EXTRACT TO READ>
Everyone could find something to hate about the energy agreement – technically, the Canada-Alberta Memorandum of Understanding – Mark Carney and Danielle Smith struck last week.

For the right, the conditions on federal support for a heavy oil pipeline from Alberta to the West Coast – notably, a tightened provincial carbon pricing regime – are too onerous, if not altogether unnecessary. For the left, it is the pipeline’s costs that are too great: not only in itself, but also in the form of federal emissions regulations that were traded away as part of the deal.

As for the scorekeepers in the pundit class, several were agreed that Mr. Carney and his closest advisers had been snookered, politically. All they would achieve by their concessions to Alberta is to run into a brick wall of opposition from British Columbia and Indigenous groups, divide the federal Liberals, and raise the federal NDP from the grave. Not to mention sink Liberal support in Quebec, especially after the resignation of former environment minister Steven Guilbeault from cabinet.

CHECK YOUR UNDERSTANDING>
• 1. In the energy agreement passage, rewrite the part that opens with the words containing "Everyone could find" and closes with "of the deal.", changing "carbon pricing regime" to "emissions pricing system".
• 2. Name every person mentioned in the energy agreement passage.
• 3. According to the energy agreement passage, why does the left object to the deal?
The lines from here on have no connection to the energy agreement passage.

PROVIDED DATA>
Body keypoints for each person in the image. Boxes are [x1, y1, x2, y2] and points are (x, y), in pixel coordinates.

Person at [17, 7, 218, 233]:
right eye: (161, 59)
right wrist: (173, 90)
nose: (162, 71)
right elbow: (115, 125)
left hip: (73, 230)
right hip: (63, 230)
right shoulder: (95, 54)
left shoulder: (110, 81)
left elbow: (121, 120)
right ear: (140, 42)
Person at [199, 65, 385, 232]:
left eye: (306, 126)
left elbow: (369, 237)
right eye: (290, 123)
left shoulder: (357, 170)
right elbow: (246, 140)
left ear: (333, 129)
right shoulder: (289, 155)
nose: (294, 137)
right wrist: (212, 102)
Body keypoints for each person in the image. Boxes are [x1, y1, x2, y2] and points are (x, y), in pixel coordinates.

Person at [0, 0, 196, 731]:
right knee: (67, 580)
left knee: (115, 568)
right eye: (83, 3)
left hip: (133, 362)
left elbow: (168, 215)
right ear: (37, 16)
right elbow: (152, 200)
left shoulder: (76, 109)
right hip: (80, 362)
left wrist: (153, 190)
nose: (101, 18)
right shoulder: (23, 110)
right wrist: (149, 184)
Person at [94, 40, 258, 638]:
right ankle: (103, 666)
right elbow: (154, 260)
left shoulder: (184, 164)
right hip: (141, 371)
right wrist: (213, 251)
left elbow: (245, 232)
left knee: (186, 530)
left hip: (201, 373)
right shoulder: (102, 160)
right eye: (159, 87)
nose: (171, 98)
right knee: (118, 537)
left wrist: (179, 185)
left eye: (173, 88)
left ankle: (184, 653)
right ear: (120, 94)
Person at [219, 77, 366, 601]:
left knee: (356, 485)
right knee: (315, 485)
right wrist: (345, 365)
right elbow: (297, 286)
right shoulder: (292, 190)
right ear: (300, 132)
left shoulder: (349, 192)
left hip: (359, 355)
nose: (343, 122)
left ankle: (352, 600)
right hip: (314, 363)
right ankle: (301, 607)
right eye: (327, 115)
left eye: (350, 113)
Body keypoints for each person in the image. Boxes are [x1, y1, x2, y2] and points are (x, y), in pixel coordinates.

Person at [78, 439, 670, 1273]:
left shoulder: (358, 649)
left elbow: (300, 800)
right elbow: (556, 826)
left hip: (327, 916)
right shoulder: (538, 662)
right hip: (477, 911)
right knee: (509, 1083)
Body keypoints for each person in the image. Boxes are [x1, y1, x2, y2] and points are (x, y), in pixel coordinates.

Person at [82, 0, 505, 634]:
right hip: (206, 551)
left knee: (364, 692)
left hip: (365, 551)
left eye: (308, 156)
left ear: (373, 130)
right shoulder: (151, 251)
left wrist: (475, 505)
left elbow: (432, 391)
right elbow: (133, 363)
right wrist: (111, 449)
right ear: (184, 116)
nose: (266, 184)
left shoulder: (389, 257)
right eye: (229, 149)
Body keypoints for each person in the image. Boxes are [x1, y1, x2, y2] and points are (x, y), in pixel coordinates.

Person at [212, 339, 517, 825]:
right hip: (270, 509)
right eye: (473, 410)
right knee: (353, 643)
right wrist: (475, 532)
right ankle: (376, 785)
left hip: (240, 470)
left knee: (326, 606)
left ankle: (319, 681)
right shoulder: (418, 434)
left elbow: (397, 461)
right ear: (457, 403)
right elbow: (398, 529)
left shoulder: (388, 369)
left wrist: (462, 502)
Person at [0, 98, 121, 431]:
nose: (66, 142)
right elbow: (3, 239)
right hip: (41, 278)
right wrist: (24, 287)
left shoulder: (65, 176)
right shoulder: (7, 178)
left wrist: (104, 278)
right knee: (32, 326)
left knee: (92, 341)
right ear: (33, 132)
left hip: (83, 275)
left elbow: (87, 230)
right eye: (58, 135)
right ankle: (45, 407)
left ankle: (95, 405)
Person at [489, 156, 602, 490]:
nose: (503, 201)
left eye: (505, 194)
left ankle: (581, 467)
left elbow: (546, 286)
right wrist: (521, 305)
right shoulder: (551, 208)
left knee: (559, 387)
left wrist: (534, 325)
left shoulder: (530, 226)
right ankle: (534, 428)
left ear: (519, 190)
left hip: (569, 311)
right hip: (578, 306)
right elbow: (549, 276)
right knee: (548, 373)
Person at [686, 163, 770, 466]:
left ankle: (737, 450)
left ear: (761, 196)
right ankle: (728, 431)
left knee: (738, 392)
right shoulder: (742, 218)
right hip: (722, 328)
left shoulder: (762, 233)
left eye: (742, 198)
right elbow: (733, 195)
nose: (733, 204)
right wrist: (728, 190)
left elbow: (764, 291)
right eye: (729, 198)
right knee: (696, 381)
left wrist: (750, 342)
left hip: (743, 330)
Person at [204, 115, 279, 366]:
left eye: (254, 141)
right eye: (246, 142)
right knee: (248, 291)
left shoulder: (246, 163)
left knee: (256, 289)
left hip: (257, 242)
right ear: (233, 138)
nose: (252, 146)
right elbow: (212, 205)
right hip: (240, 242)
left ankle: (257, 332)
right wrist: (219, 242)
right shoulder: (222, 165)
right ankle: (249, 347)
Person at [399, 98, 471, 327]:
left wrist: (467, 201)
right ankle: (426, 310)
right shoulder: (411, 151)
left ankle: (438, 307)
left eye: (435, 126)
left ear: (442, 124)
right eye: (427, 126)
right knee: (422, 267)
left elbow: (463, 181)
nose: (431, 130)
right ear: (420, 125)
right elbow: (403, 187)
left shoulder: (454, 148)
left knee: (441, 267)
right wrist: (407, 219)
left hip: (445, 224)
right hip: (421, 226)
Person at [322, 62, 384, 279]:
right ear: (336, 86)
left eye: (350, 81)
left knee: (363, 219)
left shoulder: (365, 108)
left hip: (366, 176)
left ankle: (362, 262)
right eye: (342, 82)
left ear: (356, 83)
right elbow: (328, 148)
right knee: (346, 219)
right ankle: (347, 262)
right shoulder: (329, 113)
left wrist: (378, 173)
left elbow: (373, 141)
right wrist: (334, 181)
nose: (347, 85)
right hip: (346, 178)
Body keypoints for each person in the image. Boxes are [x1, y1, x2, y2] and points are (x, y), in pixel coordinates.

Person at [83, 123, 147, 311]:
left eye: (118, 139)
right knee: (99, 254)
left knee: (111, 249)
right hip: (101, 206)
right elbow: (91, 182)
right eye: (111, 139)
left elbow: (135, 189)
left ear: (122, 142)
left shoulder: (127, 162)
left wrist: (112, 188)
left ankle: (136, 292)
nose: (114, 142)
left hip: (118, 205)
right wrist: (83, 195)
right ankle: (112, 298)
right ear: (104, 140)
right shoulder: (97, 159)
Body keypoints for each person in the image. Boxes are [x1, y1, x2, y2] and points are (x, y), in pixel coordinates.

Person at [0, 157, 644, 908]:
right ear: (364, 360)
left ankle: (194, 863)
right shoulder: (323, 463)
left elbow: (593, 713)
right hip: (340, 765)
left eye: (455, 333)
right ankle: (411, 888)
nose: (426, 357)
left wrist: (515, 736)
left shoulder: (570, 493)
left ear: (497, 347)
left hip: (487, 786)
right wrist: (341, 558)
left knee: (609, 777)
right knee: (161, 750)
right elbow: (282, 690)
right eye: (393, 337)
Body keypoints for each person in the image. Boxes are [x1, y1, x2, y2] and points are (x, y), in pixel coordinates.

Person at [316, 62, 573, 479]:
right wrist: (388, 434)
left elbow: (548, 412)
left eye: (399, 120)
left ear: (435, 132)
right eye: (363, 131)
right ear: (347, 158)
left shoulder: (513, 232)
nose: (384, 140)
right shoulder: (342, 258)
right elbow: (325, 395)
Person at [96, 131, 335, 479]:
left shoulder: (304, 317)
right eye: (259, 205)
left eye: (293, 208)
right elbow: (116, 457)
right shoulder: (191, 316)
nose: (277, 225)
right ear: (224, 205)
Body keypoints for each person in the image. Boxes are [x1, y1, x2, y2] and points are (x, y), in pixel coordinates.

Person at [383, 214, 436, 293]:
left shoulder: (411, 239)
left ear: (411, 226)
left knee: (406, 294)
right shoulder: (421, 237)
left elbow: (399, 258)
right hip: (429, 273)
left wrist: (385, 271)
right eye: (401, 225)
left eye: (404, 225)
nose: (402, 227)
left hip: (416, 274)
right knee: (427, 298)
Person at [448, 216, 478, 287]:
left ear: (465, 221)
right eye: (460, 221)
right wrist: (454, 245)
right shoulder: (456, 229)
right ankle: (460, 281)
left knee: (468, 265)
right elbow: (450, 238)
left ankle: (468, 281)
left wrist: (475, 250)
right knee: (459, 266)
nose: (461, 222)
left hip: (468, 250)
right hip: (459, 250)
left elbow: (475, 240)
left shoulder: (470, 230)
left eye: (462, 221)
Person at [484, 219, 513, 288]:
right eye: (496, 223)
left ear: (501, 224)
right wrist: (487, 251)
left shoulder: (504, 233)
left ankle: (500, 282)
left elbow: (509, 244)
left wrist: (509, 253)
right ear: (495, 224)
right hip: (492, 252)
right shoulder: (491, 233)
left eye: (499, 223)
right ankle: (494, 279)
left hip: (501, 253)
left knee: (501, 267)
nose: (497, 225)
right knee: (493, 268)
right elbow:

SOLUTIONS PER TASK>
• 1.
Everyone could find something to hate about the energy agreement – technically, the Canada-Alberta Memorandum of Understanding – Mark Carney and Danielle Smith struck last week.

For the right, the conditions on federal support for a heavy oil pipeline from Alberta to the West Coast – notably, a tightened provincial emissions pricing system – are too onerous, if not altogether unnecessary. For the left, it is the pipeline’s costs that are too great: not only in itself, but also in the form of federal emissions regulations that were traded away as part of the deal.

• 2. Mark Carney, Danielle Smith, Steven Guilbeault

• 3. The left considers the pipeline's costs too great. These include the pipeline itself and the federal emissions regulations that were traded away as part of the deal.